Dataset items
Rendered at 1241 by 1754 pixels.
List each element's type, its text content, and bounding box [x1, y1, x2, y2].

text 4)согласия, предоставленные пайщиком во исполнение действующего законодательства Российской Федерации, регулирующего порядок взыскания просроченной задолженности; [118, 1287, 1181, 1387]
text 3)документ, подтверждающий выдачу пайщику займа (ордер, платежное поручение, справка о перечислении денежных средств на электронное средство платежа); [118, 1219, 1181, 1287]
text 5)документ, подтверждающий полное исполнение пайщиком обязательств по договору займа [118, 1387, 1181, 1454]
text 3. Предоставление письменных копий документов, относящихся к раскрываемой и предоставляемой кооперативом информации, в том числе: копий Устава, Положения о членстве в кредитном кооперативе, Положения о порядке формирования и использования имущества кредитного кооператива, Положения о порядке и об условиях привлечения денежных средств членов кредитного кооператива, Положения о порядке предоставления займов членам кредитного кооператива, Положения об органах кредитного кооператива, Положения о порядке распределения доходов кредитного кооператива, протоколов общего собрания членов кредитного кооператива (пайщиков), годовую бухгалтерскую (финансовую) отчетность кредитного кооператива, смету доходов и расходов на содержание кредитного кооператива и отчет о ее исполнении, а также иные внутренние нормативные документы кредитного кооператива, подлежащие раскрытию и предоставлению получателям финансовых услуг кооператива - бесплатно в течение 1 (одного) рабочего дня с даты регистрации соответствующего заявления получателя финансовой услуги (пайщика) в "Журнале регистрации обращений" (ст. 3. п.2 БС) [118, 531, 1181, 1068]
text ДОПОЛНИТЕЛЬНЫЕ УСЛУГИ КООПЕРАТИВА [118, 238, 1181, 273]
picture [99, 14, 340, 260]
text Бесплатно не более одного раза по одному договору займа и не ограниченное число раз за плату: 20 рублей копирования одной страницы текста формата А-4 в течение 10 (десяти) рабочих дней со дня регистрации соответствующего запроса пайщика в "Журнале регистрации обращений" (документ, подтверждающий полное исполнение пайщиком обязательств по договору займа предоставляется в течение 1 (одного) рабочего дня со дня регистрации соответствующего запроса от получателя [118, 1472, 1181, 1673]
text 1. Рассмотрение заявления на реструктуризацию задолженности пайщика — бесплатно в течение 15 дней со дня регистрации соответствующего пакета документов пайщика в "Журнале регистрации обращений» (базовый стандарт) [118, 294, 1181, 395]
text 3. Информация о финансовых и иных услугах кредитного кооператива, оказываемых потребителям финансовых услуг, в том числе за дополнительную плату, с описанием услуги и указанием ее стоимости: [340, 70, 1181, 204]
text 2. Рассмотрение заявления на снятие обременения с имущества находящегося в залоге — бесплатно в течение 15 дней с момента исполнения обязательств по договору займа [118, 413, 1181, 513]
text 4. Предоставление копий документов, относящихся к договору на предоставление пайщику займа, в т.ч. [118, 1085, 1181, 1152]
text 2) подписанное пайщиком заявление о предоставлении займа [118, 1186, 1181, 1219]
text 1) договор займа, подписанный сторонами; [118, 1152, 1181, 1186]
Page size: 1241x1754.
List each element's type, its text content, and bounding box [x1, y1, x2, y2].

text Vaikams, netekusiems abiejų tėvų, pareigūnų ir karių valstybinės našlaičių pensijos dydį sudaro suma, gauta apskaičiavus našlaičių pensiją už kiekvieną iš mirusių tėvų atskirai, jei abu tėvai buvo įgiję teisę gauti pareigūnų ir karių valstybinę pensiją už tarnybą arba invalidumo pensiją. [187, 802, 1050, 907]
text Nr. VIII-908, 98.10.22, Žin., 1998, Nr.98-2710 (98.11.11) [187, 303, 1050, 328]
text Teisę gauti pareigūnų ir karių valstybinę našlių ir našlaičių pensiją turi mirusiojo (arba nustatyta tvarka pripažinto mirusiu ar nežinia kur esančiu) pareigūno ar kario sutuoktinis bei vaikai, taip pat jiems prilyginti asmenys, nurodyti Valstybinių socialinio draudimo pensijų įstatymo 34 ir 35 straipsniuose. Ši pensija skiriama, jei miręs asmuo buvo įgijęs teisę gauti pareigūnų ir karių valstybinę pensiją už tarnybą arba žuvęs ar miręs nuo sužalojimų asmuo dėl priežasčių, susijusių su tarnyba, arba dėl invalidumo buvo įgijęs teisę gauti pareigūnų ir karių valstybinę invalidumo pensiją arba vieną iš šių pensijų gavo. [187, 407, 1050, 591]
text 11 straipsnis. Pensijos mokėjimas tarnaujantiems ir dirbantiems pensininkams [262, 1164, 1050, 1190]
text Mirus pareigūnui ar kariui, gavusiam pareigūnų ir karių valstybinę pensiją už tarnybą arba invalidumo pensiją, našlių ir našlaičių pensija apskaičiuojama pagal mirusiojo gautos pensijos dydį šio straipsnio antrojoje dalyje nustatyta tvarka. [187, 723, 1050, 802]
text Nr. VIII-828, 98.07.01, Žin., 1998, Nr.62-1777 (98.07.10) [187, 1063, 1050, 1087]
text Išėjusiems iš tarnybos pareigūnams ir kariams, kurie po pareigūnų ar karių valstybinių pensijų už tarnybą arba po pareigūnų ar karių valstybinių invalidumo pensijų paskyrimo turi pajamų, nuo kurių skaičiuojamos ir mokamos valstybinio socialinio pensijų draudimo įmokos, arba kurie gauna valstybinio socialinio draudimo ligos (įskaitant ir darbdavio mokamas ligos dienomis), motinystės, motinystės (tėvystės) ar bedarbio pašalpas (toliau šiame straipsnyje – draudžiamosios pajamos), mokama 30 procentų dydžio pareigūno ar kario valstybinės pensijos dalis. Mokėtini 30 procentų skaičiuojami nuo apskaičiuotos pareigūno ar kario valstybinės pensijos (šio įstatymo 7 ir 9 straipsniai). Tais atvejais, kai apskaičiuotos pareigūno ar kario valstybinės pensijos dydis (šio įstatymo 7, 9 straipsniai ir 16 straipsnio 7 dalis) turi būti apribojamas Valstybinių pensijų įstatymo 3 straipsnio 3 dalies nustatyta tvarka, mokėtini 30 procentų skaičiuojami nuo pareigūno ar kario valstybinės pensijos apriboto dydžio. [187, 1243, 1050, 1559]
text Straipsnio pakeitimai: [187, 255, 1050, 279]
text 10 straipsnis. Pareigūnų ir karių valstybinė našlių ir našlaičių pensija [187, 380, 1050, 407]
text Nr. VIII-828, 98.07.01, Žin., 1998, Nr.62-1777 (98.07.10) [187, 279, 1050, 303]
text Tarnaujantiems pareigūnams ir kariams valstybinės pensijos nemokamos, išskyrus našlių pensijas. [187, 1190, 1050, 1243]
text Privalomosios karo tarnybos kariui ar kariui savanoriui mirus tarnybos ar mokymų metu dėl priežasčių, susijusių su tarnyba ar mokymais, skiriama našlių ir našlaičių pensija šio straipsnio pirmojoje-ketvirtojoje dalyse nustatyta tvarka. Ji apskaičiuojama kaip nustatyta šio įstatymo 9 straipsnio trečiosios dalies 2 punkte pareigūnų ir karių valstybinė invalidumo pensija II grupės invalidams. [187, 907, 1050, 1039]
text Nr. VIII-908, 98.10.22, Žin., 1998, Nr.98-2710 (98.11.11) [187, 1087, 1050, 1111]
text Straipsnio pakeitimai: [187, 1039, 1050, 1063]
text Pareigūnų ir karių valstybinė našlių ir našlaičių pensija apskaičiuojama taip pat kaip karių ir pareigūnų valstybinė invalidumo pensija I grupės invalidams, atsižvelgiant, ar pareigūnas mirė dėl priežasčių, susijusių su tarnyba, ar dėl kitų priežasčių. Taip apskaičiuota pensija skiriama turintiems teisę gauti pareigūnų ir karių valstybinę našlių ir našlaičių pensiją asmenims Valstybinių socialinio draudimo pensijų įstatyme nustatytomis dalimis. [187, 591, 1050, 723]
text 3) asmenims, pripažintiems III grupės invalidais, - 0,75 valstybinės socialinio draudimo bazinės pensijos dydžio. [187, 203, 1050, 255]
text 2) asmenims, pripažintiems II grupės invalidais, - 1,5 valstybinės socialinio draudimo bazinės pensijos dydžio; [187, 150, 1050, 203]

WHAT TO DO >> Retype the lines from the rows above word for word, starting at the line that contains "text 4)согласия, предоставленные" and ending at the line that contains "text 5)документ, подтверждающий", with both of those lines included.

TASK ANSWER >>
text 4)согласия, предоставленные пайщиком во исполнение действующего законодательства Российской Федерации, регулирующего порядок взыскания просроченной задолженности; [118, 1287, 1181, 1387]
text 3)документ, подтверждающий выдачу пайщику займа (ордер, платежное поручение, справка о перечислении денежных средств на электронное средство платежа); [118, 1219, 1181, 1287]
text 5)документ, подтверждающий полное исполнение пайщиком обязательств по договору займа [118, 1387, 1181, 1454]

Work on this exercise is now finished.